A third mission of my journey is to love more, hence the birth of my 52 Weeks of More Love project. This one is tricky and I'm trying to figure it out as I go along. I've been trying to not use the word 'hate' as much, especially when it comes to people. Don't get me wrong, I generally like people but everyone has one or two that can really get under their skin, right? Anyhoo, when I catch myself thinking badly of someone I try to turn it into something positive, or at least change my thoughts to something that makes me happy. Again, this is going to take lots of practice. But I do believe that sending positive thoughts into the universe will get positive things sent back to you and vice versa. Same with love....sending more of it out into the universe will get you more back. I've been doing things like helping elderly people at the store (which makes me feel good, is that selfish?), hugging more and telling people that I care about them (instead of trying to hide my feelings which is something tended to do in the past). This is probably the area that is most challenging for me, which is why I decided to make it the focus of this year's challenge. Every week when I make my heart art I am reminded of my committment to love more...which leads me to the fourth facet of my journey - self care.
Self care sounds like an obvious concept...eat healthier, exercise more, schedule regular doctor visits, etc. I am definitely trying to incorporate more of these things into my life. But after reading and listening to all of the 'life improvement' materials I listed above, there seems to be another common theme which is loving yourself. This is a REALLY tough thing to do, at least for me. I always seem to focus on the things I don't like about myself. That is such an unhealthy thing to do! I think my biggest challenge on my journey will be to learn to love myself in spite of all my flaws. I honestly think this is the key to true happiness and contentment, and I am going to go after it. And I am about to take a big step into that area by showing you my latest heart art project...

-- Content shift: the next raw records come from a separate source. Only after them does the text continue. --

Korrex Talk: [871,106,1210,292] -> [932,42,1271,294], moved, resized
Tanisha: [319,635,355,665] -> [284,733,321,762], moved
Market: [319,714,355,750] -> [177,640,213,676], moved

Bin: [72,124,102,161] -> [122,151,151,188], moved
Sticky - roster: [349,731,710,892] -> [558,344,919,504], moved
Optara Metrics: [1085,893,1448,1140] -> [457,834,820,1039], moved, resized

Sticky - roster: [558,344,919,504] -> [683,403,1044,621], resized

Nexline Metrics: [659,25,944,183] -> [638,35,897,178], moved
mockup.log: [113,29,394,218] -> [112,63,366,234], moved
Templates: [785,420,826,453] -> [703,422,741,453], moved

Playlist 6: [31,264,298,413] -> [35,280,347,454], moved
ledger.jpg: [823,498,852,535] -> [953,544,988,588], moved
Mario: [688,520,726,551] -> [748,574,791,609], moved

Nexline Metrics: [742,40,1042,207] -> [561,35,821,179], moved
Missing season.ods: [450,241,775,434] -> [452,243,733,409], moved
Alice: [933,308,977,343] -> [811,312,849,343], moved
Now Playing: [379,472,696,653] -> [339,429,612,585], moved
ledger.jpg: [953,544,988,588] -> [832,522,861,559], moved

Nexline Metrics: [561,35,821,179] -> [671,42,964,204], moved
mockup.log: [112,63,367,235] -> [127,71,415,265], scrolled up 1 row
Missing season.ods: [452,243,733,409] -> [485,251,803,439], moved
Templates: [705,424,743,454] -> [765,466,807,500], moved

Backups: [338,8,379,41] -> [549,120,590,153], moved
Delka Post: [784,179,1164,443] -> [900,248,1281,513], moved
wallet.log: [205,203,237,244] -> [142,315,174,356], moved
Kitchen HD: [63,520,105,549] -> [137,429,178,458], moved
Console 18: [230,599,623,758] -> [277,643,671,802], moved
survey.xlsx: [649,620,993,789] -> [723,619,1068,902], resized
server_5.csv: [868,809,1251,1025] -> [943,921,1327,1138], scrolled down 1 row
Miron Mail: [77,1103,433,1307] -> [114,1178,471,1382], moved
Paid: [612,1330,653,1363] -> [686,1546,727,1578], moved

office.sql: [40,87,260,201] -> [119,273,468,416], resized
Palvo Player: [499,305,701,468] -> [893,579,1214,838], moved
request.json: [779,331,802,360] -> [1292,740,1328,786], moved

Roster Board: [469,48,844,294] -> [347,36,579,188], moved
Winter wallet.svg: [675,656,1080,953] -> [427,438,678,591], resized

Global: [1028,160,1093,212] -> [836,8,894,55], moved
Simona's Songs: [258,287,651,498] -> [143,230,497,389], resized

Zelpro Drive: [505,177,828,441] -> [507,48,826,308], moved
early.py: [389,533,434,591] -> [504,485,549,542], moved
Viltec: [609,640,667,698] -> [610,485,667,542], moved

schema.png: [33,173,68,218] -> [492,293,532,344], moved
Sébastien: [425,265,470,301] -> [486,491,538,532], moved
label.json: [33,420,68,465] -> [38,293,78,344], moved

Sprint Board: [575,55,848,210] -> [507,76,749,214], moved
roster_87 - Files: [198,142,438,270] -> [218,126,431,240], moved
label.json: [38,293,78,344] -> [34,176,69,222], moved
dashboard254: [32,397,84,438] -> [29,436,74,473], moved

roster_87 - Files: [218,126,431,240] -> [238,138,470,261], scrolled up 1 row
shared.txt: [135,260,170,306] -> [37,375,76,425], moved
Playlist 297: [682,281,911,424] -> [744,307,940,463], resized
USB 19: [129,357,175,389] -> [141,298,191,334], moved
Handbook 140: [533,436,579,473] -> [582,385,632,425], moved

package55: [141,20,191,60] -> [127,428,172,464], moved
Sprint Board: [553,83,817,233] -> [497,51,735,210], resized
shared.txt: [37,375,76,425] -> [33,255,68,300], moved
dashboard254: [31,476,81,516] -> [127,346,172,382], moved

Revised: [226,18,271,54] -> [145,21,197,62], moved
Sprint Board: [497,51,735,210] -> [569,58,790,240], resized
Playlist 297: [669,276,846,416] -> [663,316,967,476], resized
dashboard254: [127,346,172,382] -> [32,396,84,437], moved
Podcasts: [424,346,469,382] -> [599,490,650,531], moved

This is really uncomfortable for me because I always assumed that talking about myself in a positive light would sound conceited and self absorbed. I am definitely one of those people that will downplay a compliment or make jokes about my flaws. But on Valentine's Day, I decided to do something completely different. I sat down with my papers and my paints and my gel medium and I made a Valentine for myself. I forced myself to come up with things I like about me and put them all in a letter that I gave to myself. I also printed out the Self Love Affirmation by Louise Hay, cut it into pieces and collaged it onto my project. That affirmation is really powerful stuff! Although I haven't started yet, I'd like to remember to read it out loud every day.